- Brief
Please copy the webinar post below word for word, starting at the words "Susan Jane Brown posted" and stopping after "to the webinar.".

- Excerpted passage
Start
Administrative and Judicial Review Opportunities for Collaborators: Webinar with Susan Jane Brown

Susan Jane Brown posted about this webinar a while back. I was driving and listened in, except for when the call dropped, so I missed some of the Q&A. I thought Susan Jane Brown did an excellent job of explaining how cooperative groups can get involved, among a variety of other topics. She was clear, accurate and easy to understand in explaining a complex topic- not an easy thing to do. Sustainable Northwest put on the webinar, so thanks to them!

Here’s a link to the webinar.
Here’s Susan’s white paper
So.. how can collaborative groups get involved in litigation?

She has an informative discussion about the roles and difficulties of collaboratives becoming Amicus curiae and even how to hire an attorney.

In general, some things collaborative groups may want to consider when retaining a lawyer include:
• Cost. Pro bono and reduced cost attorneys are not the norm, and most lawyers will want to be paid for their representation. As mentioned previously, most private attorneys charge their clients based on hourly rates, and will vary based on experience, expertise, and location (for example, an attorney in John Day, Oregon who does not specialize in environmental litigation and recently graduated from law school will charge a much different rate than a Washington, DC lawyer who has been practicing natural resources law before the Supreme Court for 40 years). You should always ask prospective attorneys about their hourly rates.
End
- Provided data
Start
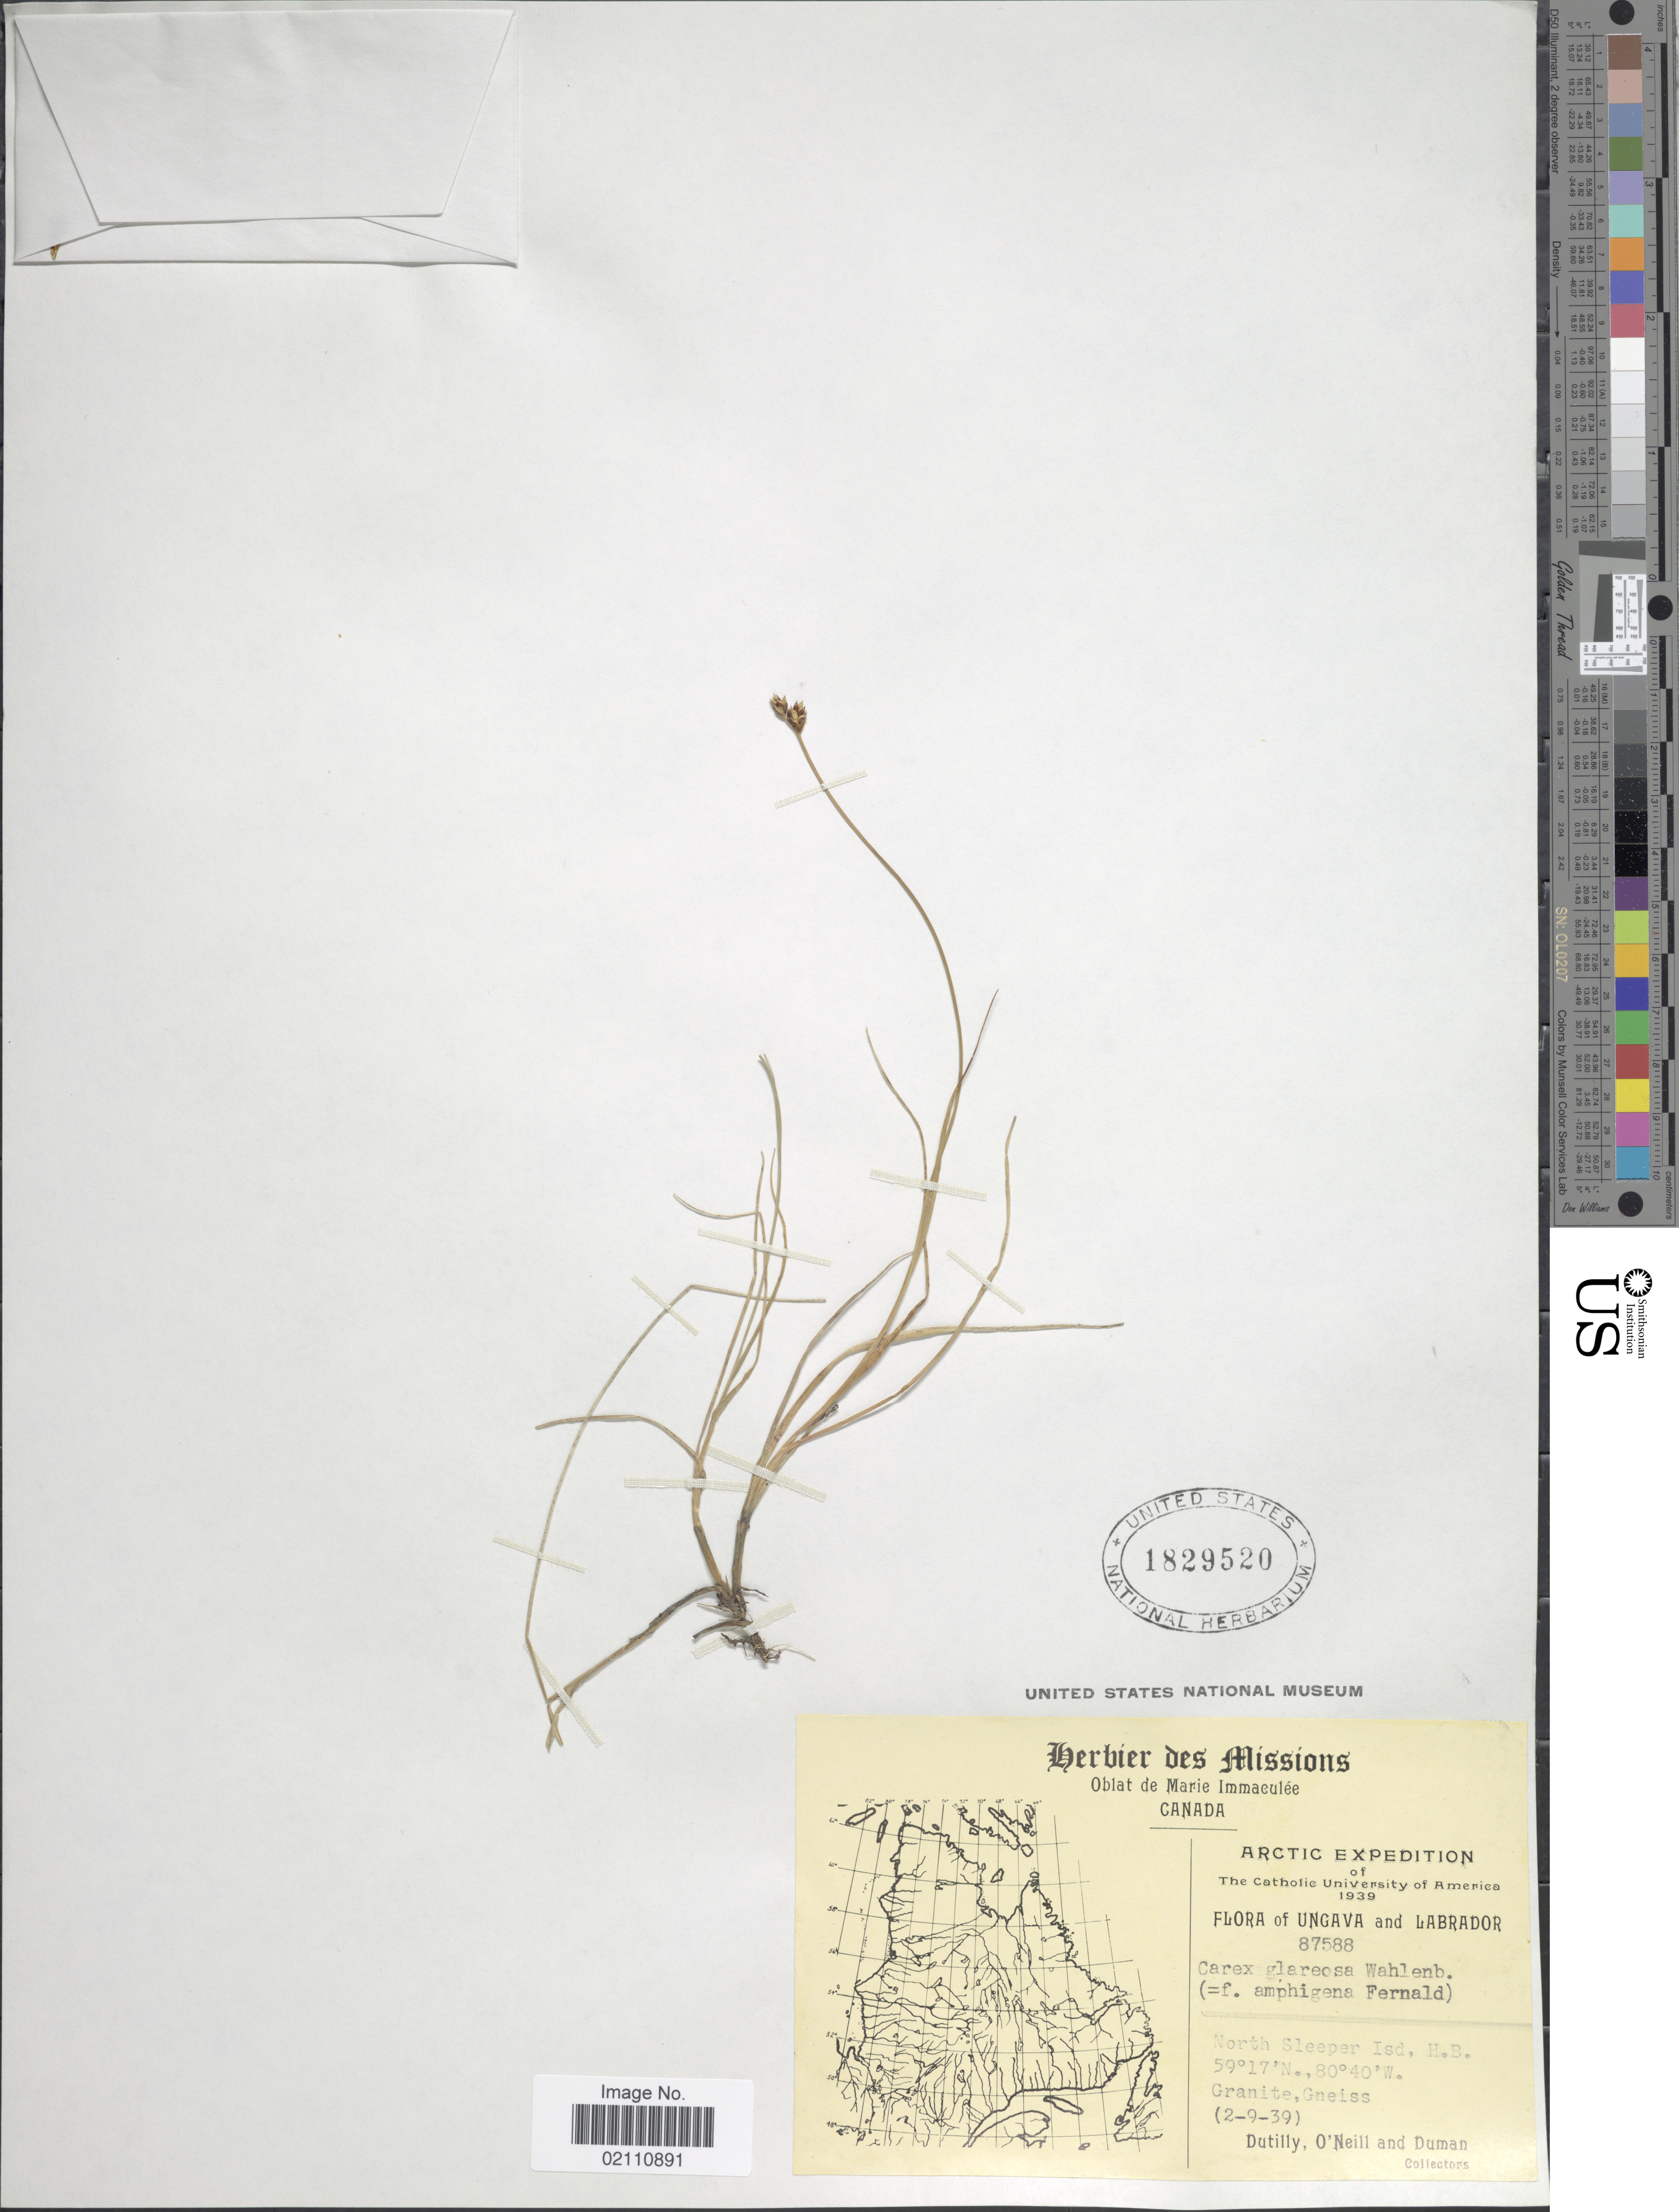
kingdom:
End
- Exercise result
Susan Jane Brown posted about this webinar a while back. I was driving and listened in, except for when the call dropped, so I missed some of the Q&A. I thought Susan Jane Brown did an excellent job of explaining how cooperative groups can get involved, among a variety of other topics. She was clear, accurate and easy to understand in explaining a complex topic- not an easy thing to do. Sustainable Northwest put on the webinar, so thanks to them!

Here’s a link to the webinar.